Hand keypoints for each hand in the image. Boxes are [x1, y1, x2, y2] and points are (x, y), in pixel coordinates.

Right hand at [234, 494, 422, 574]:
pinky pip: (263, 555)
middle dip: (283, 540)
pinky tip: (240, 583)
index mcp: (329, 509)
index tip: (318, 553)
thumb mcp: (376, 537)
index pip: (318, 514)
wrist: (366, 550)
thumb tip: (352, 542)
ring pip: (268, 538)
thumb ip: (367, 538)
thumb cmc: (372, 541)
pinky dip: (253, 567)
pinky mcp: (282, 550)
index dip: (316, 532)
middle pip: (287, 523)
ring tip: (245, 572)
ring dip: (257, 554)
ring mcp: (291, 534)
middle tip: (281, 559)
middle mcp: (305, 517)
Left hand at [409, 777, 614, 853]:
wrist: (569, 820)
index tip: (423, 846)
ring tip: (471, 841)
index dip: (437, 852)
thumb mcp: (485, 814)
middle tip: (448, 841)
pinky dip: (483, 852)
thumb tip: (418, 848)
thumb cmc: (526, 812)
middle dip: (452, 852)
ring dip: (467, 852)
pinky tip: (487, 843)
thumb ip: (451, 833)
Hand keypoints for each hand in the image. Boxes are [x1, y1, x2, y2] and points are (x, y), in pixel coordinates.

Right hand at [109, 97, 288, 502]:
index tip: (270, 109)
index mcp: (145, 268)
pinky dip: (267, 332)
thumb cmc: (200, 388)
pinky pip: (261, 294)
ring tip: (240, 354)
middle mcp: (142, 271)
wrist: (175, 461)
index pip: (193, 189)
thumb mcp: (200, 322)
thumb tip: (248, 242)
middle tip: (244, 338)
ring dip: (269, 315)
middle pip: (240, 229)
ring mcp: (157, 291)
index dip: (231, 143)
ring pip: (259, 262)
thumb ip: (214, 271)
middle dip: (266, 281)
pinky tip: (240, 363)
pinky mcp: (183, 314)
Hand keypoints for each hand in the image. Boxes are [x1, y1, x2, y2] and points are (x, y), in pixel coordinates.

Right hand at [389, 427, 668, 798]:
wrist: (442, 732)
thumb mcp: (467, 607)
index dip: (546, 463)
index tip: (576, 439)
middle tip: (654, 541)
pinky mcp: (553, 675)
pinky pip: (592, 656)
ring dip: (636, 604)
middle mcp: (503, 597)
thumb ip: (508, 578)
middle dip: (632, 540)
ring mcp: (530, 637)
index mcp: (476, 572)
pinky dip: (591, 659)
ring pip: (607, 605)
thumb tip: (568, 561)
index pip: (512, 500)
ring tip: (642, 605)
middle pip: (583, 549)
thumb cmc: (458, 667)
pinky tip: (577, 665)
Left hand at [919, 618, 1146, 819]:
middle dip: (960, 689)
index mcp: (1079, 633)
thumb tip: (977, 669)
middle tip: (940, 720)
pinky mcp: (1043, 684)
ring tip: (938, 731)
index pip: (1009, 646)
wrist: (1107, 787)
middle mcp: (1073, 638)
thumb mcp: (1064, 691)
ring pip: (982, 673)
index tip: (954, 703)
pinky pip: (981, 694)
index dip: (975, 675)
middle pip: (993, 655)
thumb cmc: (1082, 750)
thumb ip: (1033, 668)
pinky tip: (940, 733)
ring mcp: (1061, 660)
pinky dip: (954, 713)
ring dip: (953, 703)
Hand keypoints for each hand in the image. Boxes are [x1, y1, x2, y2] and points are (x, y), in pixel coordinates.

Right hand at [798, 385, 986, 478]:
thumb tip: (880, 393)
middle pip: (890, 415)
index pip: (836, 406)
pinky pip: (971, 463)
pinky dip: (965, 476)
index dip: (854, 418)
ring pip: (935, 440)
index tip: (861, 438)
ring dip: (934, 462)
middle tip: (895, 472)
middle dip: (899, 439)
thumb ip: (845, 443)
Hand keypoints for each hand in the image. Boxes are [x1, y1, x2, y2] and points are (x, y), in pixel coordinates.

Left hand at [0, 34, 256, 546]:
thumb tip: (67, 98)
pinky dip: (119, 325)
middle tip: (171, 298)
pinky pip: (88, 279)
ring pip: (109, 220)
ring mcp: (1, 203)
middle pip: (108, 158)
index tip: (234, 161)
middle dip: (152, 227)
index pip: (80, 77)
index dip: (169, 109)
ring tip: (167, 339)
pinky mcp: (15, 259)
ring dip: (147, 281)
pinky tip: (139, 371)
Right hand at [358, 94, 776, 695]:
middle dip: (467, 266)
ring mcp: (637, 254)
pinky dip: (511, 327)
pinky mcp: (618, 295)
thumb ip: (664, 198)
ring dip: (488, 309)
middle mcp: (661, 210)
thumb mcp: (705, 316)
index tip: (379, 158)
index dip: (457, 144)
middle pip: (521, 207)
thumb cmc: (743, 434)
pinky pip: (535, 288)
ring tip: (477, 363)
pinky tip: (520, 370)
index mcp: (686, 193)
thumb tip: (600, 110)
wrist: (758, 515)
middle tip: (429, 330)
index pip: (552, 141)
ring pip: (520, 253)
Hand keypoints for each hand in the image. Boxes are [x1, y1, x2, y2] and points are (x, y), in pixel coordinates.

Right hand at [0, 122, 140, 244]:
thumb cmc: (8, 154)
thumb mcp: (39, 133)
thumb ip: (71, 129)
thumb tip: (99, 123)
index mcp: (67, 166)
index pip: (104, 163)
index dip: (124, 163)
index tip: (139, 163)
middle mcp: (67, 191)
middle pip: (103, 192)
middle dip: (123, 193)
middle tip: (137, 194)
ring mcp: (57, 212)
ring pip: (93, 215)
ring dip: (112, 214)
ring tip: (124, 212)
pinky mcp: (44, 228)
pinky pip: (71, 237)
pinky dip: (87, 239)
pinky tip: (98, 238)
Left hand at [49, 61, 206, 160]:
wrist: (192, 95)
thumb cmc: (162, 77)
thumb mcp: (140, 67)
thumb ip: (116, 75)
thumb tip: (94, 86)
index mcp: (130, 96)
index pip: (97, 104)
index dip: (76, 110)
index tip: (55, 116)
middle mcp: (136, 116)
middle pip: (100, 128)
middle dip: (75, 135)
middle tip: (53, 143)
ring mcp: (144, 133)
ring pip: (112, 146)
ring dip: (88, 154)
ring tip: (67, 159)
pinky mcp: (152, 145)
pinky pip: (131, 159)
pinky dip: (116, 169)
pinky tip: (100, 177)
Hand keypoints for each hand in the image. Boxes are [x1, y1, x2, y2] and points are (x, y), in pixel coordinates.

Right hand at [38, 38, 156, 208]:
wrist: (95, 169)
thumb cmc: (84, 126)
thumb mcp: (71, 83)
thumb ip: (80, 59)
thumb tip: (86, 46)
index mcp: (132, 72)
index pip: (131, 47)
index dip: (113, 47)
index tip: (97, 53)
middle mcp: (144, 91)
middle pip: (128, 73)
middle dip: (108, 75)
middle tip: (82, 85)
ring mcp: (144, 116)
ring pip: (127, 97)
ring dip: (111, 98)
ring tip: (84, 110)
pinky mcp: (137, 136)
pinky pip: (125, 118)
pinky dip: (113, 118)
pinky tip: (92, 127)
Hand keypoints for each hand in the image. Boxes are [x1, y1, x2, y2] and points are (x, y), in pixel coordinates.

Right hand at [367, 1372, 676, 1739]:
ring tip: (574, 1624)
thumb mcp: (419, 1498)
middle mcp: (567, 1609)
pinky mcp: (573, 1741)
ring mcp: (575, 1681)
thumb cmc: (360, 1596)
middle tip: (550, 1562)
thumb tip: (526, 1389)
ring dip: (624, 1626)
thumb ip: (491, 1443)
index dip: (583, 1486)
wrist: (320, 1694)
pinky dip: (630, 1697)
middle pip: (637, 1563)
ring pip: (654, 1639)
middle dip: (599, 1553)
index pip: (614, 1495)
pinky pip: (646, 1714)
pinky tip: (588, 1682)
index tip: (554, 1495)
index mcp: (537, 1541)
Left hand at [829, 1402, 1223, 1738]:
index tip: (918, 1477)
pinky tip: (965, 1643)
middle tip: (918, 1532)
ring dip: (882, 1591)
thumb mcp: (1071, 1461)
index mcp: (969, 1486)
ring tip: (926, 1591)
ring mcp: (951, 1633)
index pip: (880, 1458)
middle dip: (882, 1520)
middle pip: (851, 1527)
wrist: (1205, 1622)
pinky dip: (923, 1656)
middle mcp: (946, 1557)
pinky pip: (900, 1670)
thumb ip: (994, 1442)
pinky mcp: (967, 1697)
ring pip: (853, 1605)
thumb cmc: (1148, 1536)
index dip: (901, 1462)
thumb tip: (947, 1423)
################
**INSTRUCTIONS FOR THE TASK**
A verbatim transcription is required: the first line of the listing, the line containing "index tip: (318, 553)", and every line between them.

**ANSWER TO THE PROBLEM**
Hand keypoints for each hand in the image. Boxes are [x1, y1, x2, y2] and points are (x, y), in pixel coordinates.

Right hand at [234, 494, 422, 574]:
pinky pip: (263, 555)
middle dip: (283, 540)
pinky tip: (240, 583)
index mcp: (329, 509)
index tip: (318, 553)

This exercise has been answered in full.